▸ **RAW DATA**:
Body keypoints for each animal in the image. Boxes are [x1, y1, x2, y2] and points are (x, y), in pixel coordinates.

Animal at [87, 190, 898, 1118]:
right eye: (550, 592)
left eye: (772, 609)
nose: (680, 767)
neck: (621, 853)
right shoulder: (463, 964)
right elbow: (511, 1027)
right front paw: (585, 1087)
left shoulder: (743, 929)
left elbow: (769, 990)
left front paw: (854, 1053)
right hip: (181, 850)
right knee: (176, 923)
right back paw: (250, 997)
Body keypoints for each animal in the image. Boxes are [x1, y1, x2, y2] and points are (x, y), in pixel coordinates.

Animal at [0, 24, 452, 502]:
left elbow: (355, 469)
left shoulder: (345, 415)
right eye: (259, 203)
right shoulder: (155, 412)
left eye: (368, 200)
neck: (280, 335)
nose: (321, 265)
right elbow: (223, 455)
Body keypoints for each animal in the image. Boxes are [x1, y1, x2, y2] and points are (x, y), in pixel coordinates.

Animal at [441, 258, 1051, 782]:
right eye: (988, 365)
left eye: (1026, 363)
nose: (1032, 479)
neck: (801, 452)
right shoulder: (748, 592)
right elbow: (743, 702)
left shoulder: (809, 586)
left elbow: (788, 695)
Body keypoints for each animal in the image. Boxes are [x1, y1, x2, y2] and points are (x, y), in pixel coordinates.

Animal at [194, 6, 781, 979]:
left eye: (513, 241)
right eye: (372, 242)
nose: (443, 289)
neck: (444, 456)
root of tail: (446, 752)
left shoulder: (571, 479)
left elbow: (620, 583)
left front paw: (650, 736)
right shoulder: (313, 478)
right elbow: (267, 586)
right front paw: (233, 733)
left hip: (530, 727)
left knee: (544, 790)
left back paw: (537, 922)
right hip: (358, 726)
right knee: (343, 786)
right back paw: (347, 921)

▸ **PROBLEM REQUIREMENTS**:
Copy exactly. Include the line containing "right eye: (988, 365)" and every later line through the end of the listing, and nothing else.

▸ **RESULT OF THE EXERCISE**:
right eye: (988, 365)
left eye: (1026, 363)
nose: (1032, 479)
neck: (801, 452)
right shoulder: (748, 592)
right elbow: (743, 702)
left shoulder: (809, 586)
left elbow: (788, 695)
Body keypoints for each animal in the image. Boxes are [x1, y1, x2, y2] and points are (x, y), in pixel coordinates.

Animal at [194, 6, 781, 979]:
left eye: (513, 241)
right eye: (372, 242)
nose: (443, 289)
neck: (444, 456)
root of tail: (446, 752)
left shoulder: (571, 479)
left elbow: (620, 583)
left front paw: (650, 736)
right shoulder: (313, 478)
right elbow: (267, 586)
right front paw: (233, 733)
left hip: (530, 727)
left knee: (544, 790)
left back paw: (537, 922)
right hip: (358, 726)
right knee: (343, 786)
right back paw: (347, 921)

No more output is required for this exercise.